» **WORK INSTRUCTIONS**
Put every line of the material below into a Markdown table with a column named Row for the row number and a column named Line for the line itself. Leave out blank lines and pictures.

» **TASK INPUT**
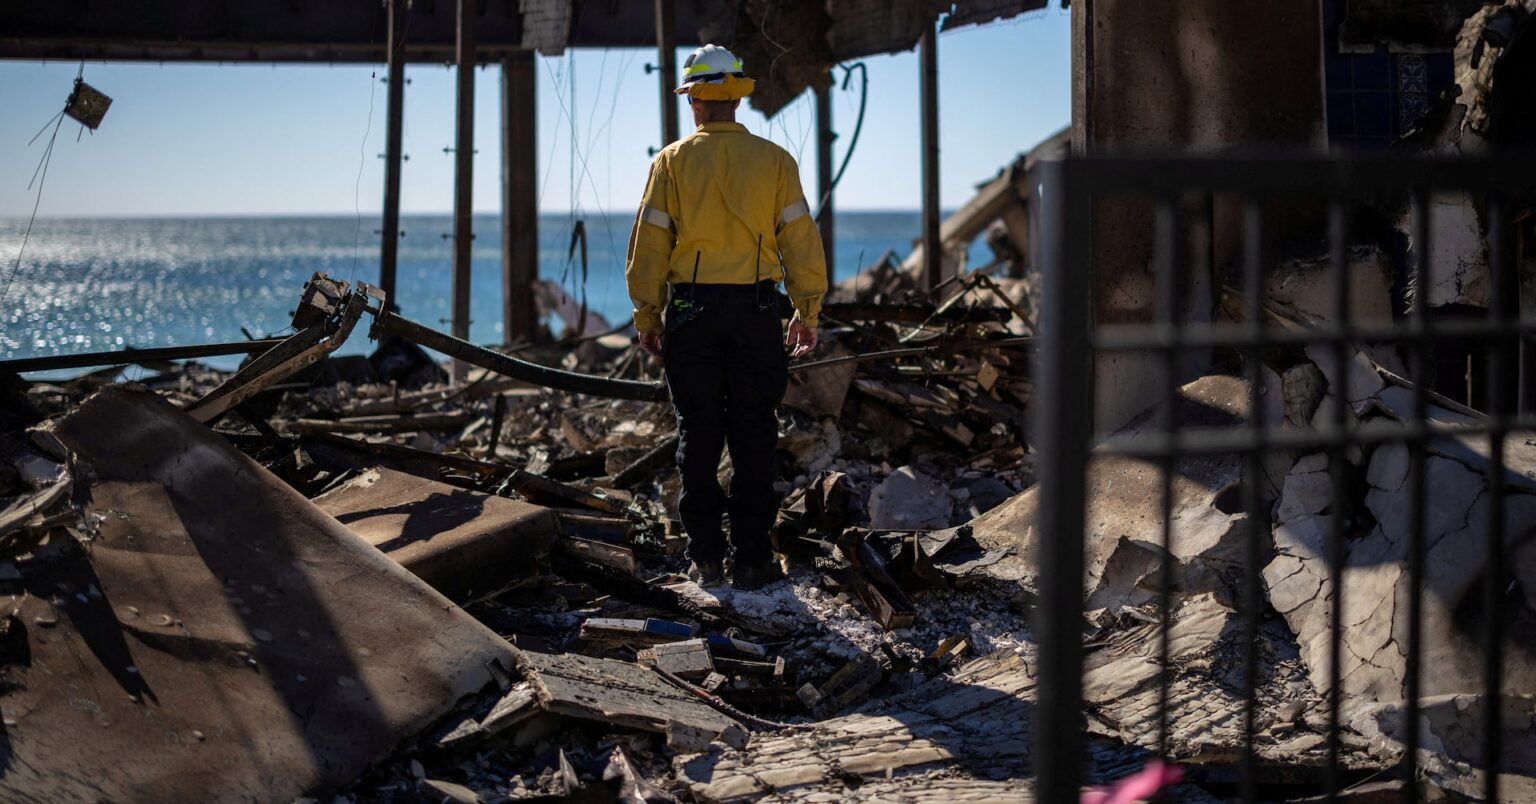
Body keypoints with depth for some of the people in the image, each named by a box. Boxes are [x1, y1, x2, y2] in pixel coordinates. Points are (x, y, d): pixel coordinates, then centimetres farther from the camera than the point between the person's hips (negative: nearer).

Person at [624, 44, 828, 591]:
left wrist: (646, 314, 8)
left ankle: (706, 556, 10)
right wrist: (808, 312, 8)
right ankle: (751, 558, 5)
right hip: (755, 309, 0)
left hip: (691, 309, 0)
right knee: (754, 437, 4)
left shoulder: (672, 161, 0)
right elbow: (800, 238, 1)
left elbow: (650, 243, 0)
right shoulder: (774, 160, 2)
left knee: (698, 435, 8)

» **RESPONSE BOX**
| Row | Line |
|---|---|
| 1 | Body keypoints with depth for some of the people in the image, each named by a box. Boxes are [x1, y1, x2, y2] in pixel coordinates. Points are (x, y, d): pixel coordinates, then centimetres farther from the camera than the point between the person's hips (negative: nearer). |
| 2 | Person at [624, 44, 828, 591]: |
| 3 | left wrist: (646, 314, 8) |
| 4 | left ankle: (706, 556, 10) |
| 5 | right wrist: (808, 312, 8) |
| 6 | right ankle: (751, 558, 5) |
| 7 | right hip: (755, 309, 0) |
| 8 | left hip: (691, 309, 0) |
| 9 | right knee: (754, 437, 4) |
| 10 | left shoulder: (672, 161, 0) |
| 11 | right elbow: (800, 238, 1) |
| 12 | left elbow: (650, 243, 0) |
| 13 | right shoulder: (774, 160, 2) |
| 14 | left knee: (698, 435, 8) |